Christopher erwiderte ihr Lächeln doppelt, dreifach, vielfach. Sein eigenes war flink und breit, voller Zutrauen. Die Zeit ' war auf seiner Seite. Die Jugend. Und leidenschaftliche Entschlossenheit. Am Ende würde sie gewiß die seine sein.

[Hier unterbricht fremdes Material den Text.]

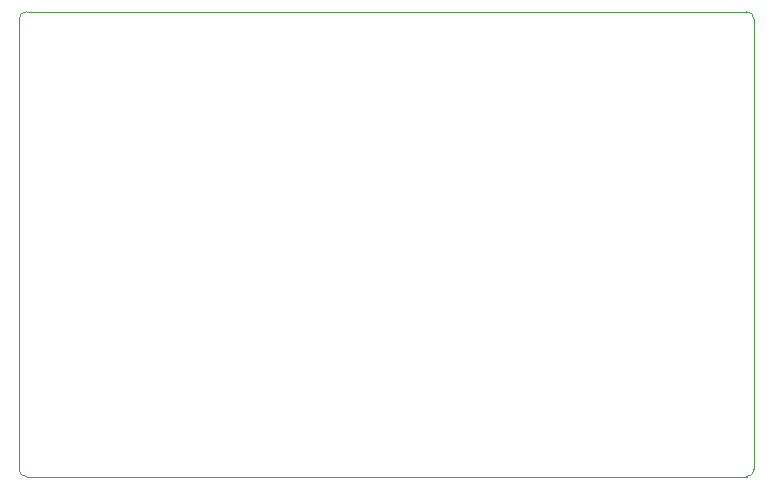
<source format=gbr>
%TF.GenerationSoftware,KiCad,Pcbnew,(6.0.2)*%
%TF.CreationDate,2022-03-14T19:59:34-05:00*%
%TF.ProjectId,SerialClockFlyover,53657269-616c-4436-9c6f-636b466c796f,rev?*%
%TF.SameCoordinates,Original*%
%TF.FileFunction,Profile,NP*%
%FSLAX46Y46*%
G04 Gerber Fmt 4.6, Leading zero omitted, Abs format (unit mm)*
G04 Created by KiCad (PCBNEW (6.0.2)) date 2022-03-14 19:59:34*
%MOMM*%
%LPD*%
G01*
G04 APERTURE LIST*
%TA.AperFunction,Profile*%
%ADD10C,0.100000*%
%TD*%
G04 APERTURE END LIST*
D10*
X148590000Y-121920000D02*
X148590000Y-83820000D01*
X210820000Y-83820000D02*
X210820001Y-121920000D01*
X210185001Y-122555000D02*
G75*
G03*
X210820001Y-121920000I1J634999D01*
G01*
X210185001Y-122555000D02*
X149225000Y-122555000D01*
X148590000Y-121920000D02*
G75*
G03*
X149225000Y-122555000I634999J-1D01*
G01*
X149225000Y-83185000D02*
X210185000Y-83185000D01*
X149225000Y-83185000D02*
G75*
G03*
X148590000Y-83820000I-1J-634999D01*
G01*
X210820000Y-83820000D02*
G75*
G03*
X210185000Y-83185000I-634999J1D01*
G01*
M02*

</source>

Bei ihrer Rückkehr ins Haus hatten sich die anderen zu einem Schwätzchen in der Küche versammelt. Alle saßen an dem großen Tisch, zerbröselten Uncle Bob’s Treacle Delights und tranken eine wohlriechende Arabica-Kaffeebohnenmischung. Nachdem sie anfänglich überrascht und dann erfreut die raren säkularen Delikatessen beäugt hatten, schenkten Suhami und Christopher sich Kaffee ein und teilten den letzten Keks miteinander. Die Unterhaltung drehte sich um Trixie, während Janet Fragen gestellt wurden, die aufrecht auf ihrem Stuhl und im wörtlichen wie im übertragenen Sinn mit dem Rücken zur Wand saß.

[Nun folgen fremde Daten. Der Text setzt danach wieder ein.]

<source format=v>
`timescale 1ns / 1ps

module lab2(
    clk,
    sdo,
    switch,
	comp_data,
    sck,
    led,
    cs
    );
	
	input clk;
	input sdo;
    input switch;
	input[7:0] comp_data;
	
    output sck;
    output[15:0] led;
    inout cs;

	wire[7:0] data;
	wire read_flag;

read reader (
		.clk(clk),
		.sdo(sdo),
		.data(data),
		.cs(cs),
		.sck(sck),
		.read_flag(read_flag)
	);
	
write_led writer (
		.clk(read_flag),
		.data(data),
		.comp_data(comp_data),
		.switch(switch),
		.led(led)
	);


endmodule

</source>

»Bist du sicher«, fragte Arno, »daß du überhaupt nichts aus ihr rausgekriegt hast?«
»Sie muß doch«, meinte Heather, »irgendwas gesagt haben, was Sinn machte.«
»Menschen, die hysterische Anfälle kriegen, sagen selten etwas, das Sinn macht.«
Die fragliche Szene hatten sie die letzte Stunde gründlich durchleuchtet, und Janet hatte inzwischen die Nase gestrichen voll. Die anderen hatten sich mit der gleichen gierigen Besorgnis auf diese beunruhigende und beängstigende Episode gestürzt, die sie in derartigen Situationen stets an den Tag legten. Die scheinen keinen Unterschied zu machen, dachte Janet verdrießlich, zwischen gutgemeinter Anteilnahme, herrischer Einmischung und Schikane. Andererseits mußte sie sich eingestehen, daß sie Trixie auch ziemlich schikaniert hatte, selbst wenn das nicht ihre Absicht gewesen war.

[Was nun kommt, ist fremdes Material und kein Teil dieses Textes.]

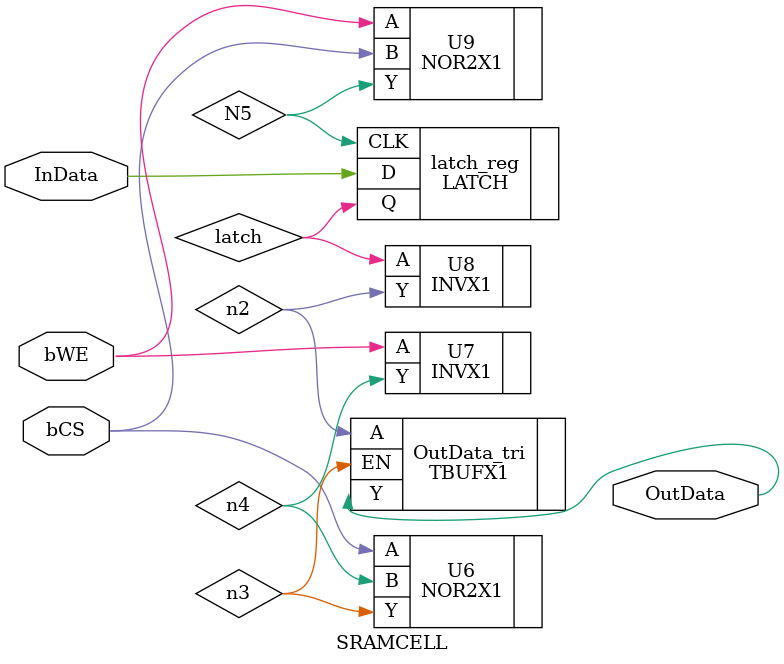
<source format=v>

module SRAMCELL ( InData, OutData, bCS, bWE );
  input InData, bCS, bWE;
  output OutData;
  wire   latch, N5, n2, n3, n4;
  tri   OutData;

  LATCH latch_reg ( .CLK(N5), .D(InData), .Q(latch) );
  TBUFX1 OutData_tri ( .A(n2), .EN(n3), .Y(OutData) );
  NOR2X1 U6 ( .A(bCS), .B(n4), .Y(n3) );
  INVX1 U7 ( .A(bWE), .Y(n4) );
  INVX1 U8 ( .A(latch), .Y(n2) );
  NOR2X1 U9 ( .A(bWE), .B(bCS), .Y(N5) );
endmodule


</source>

Auf Trixies Gezeter hin war Janet durchs Zimmer gelaufen und hatte »Tu’s nicht« geraten und dummes Geschwätz wie »Ist doch alles in Ordnung« von sich gegeben. Sie hatte Trixie an den Schultern gepackt oder es zumindest versucht. Aber Trixie hatte sich gewunden, losgerissen, wild mit den Armen um sich geschlagen, Janet einen Schlag auf den Hals verpaßt und nonstop panisches Geschrei ausgestoßen. Unablässig hatte sie wie ein gestrandeter Fisch den Mund geöffnet und geschlossen und Janet mit leeren, nichtssagenden Blicken bombardiert. Ihr Blick hat verraten, dachte Janet später, daß sie die Fähigkeit besaß, das zu tun, was sie getan hatte.